● **PROVIDED PASSAGE**
- - - - - - -
Certified irreplaceable. For now, gloriously human.

7% of this role’s O*NET tasks are within reach of today’s AI. That is the core-weighted exposure score from Eloundou et al. 2023 (“GPTs are GPTs”). It measures a capability ceiling, not a headcount forecast. Certified hard to automate. Today’s AI barely touches the core of this one.

WHAT AI CAN ALREADY DO
  • Compute and record settings for new work, applying knowledge of metal properties, principles of welding, and shop mathematics
  • Record operational information on specified production reports
  • Read blueprints, work orders, or production schedules to determine product or job instructions or specifications
WHAT IT STILL CAN’T
  • Inspect, measure, or test completed metal workpieces to ensure conformance to specifications, using measuring and testing devices
  • Assemble, align, and clamp workpieces into holding fixtures to bond, heat-treat, or solder fabricated metal components
  • Set up, operate, or tend welding machines that join or bond components to fabricate metal products or assemblies
  • Lay out, fit, or connect parts to be bonded, calculating production measurements, as necessary
  • Correct problems by adjusting controls or by stopping machines and opening holding devices
THE HONEST PART. A percentage is not a pink slip. High exposure usually means a role shrinks and shifts toward judgment, direction and responsibility: the parts a model can’t sign its name to. Exposure ≠ displacement. Breathe.
- - - - - - -
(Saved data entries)
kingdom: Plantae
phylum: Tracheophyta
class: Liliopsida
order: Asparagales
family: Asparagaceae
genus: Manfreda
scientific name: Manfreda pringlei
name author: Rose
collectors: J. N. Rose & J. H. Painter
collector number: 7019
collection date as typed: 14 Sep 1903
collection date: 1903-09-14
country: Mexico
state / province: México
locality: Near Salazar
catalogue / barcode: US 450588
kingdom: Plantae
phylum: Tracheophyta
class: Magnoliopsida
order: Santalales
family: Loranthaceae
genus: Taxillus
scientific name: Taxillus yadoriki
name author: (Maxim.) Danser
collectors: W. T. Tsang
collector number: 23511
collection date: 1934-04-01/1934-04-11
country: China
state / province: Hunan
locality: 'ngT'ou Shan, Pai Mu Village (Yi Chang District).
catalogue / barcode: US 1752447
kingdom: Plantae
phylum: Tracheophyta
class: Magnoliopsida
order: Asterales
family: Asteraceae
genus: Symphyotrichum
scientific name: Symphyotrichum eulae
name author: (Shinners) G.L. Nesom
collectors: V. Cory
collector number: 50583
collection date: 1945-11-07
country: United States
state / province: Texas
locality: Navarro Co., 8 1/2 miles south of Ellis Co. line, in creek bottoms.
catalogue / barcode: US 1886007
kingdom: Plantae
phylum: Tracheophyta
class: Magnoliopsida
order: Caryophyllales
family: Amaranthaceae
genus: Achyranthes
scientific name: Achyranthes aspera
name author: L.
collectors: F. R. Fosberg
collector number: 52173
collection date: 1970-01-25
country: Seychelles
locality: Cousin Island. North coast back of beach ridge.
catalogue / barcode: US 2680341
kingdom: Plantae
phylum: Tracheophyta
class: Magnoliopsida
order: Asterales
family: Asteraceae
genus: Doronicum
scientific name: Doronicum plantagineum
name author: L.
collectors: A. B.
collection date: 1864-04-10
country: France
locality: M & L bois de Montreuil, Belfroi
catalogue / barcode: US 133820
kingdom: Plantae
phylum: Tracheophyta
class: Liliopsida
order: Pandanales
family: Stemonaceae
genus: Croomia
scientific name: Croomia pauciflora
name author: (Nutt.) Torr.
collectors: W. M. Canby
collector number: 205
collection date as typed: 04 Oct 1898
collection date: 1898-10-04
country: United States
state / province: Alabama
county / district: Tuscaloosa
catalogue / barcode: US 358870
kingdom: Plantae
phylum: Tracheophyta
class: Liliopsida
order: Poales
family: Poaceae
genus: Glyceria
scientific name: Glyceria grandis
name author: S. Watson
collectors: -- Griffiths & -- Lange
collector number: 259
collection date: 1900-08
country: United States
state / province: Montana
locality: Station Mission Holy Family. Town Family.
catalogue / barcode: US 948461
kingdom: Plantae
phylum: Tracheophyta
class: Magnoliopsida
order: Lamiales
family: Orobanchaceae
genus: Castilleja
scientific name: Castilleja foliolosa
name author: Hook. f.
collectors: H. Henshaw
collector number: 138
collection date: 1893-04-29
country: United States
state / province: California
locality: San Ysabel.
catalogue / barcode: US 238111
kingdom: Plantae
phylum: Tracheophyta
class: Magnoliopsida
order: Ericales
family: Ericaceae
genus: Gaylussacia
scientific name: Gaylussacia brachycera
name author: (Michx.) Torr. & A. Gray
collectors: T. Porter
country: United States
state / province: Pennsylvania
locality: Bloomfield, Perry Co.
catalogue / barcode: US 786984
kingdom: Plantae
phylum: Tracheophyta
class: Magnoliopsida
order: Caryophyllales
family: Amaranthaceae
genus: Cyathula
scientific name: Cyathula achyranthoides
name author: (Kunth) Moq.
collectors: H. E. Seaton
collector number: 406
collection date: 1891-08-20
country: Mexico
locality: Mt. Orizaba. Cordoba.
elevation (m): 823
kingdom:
- - - - - - -
● **TASK DIRECTIONS**
Please repeat the welding-role passage word for word, from "7% of this role’s" to "of this one.", including both ends.

● **EXPECTED ANSWER**
7% of this role’s O*NET tasks are within reach of today’s AI. That is the core-weighted exposure score from Eloundou et al. 2023 (“GPTs are GPTs”). It measures a capability ceiling, not a headcount forecast. Certified hard to automate. Today’s AI barely touches the core of this one.